** PAGE EXCERPT follows **

# Who is responsible for repair?



## Tokoneki (Mar 28, 2011)

Where I board my horse, the stall leaks and floods. The roof is bad. I have done what I can to keep flooding to a minimum. My question is, who is responsible for stall/barn maintenance and/or repair? The owner suggested I fix the roof over the stall...I wouldn't mind taking on the job if it's my responsibility. But before I do, I wanna make sure I'm supposed to. Please help.


----------



## gigem88 (May 10, 2011)

I would think it would be the barn owner. What if you fell and got hurt? What recourse would you have then?


----------



## Tokoneki (Mar 28, 2011)

gigem88 said:


> I would think it would be the barn owner. What if you fell and got hurt? What recourse would you have then?


Good point, I never thought of that....but how do I approach that? Fix the roof please, bc if I fall N get hurt, I'll sue? HAH.


----------



## Speed Racer (Oct 21, 2009)

If you're_ paying_ this person to board your horse, they're responsible for upkeep and maintenance of the property.

If however, you're receiving free board in exchange for working around the property, that can blur the line about just who's responsible for upkeep. 

Ultimately, what does your written boarding contract state? If you don't have one, you need to get one.

** End of PAGE EXCERPT **

WHAT YOU HAVE TO DO — Continue the forum thread about who should repair a leaking boarding-stable roof, starting after its final post.

** RECORDED INFORMATION follows **

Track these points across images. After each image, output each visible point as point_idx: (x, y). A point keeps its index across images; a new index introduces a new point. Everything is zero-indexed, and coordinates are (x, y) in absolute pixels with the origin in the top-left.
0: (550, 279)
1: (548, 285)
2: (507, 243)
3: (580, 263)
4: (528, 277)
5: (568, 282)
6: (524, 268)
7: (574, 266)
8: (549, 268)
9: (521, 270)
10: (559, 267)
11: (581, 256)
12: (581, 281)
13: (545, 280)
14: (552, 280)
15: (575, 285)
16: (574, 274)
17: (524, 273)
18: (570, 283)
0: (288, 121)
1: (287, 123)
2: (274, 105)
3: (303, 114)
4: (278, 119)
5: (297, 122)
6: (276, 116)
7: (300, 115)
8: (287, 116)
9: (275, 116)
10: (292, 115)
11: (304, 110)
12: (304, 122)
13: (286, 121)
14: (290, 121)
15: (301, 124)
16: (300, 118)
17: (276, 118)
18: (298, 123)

** End of RECORDED INFORMATION **

YOUR RESPONSE —
----------



## Tokoneki (Mar 28, 2011)

Speed Racer said:


> If you're_ paying_ this person to board your horse, they're responsible for upkeep and maintenance of the property.
> 
> If however, you're receiving free board in exchange for working around the property, that can blur the line about just who's responsible for upkeep.
> 
> Ultimately, what does your written boarding contract state? If you don't have one, you need to get one.


I pay $140.00 a month for board, the barn manager feeds her in the morning and turn her out on her days out, but do no stall work or such. I clean my own stall, feed her in the evenings and buy all my own feed.

...and don't go to hard on me, but there was no contract. I saw the property, paid them the fee and that's how it's been ever since. All the boarders there are like that. No contract. Just a "pay as you go" type thing.


----------



## Speed Racer (Oct 21, 2009)

Tokoneki said:


> ...and don't go to hard on me, but there was no contract. I saw the property, paid them the fee and that's how it's been ever since. All the boarders there are like that. No contract. Just a "pay as you go" type thing.


This may come back to bite you in the behind. Written boarding contracts are to protect _everyone_, BO and boarder alike. If you don't have one and things go south, as they often do in this type of situation, you're SOL and it's all he said/she said with the property owner having the upper hand.

I personally wouldn't board without a written contract, but that's just me. Seen too many situations like yours go bad over the years, and I refused to deliberately put myself and my horses in harm's way.

In any case, since you're paying to board and providing your own feed and cleaning your horse's stall, it's the property owner's responsibility to make repairs. Whether or not they'll actually_ make_ any repairs is another story entirely. If you don't like the way things are, the only real recourse you have is to move your horse somewhere else.


----------



## mbender (Jul 22, 2009)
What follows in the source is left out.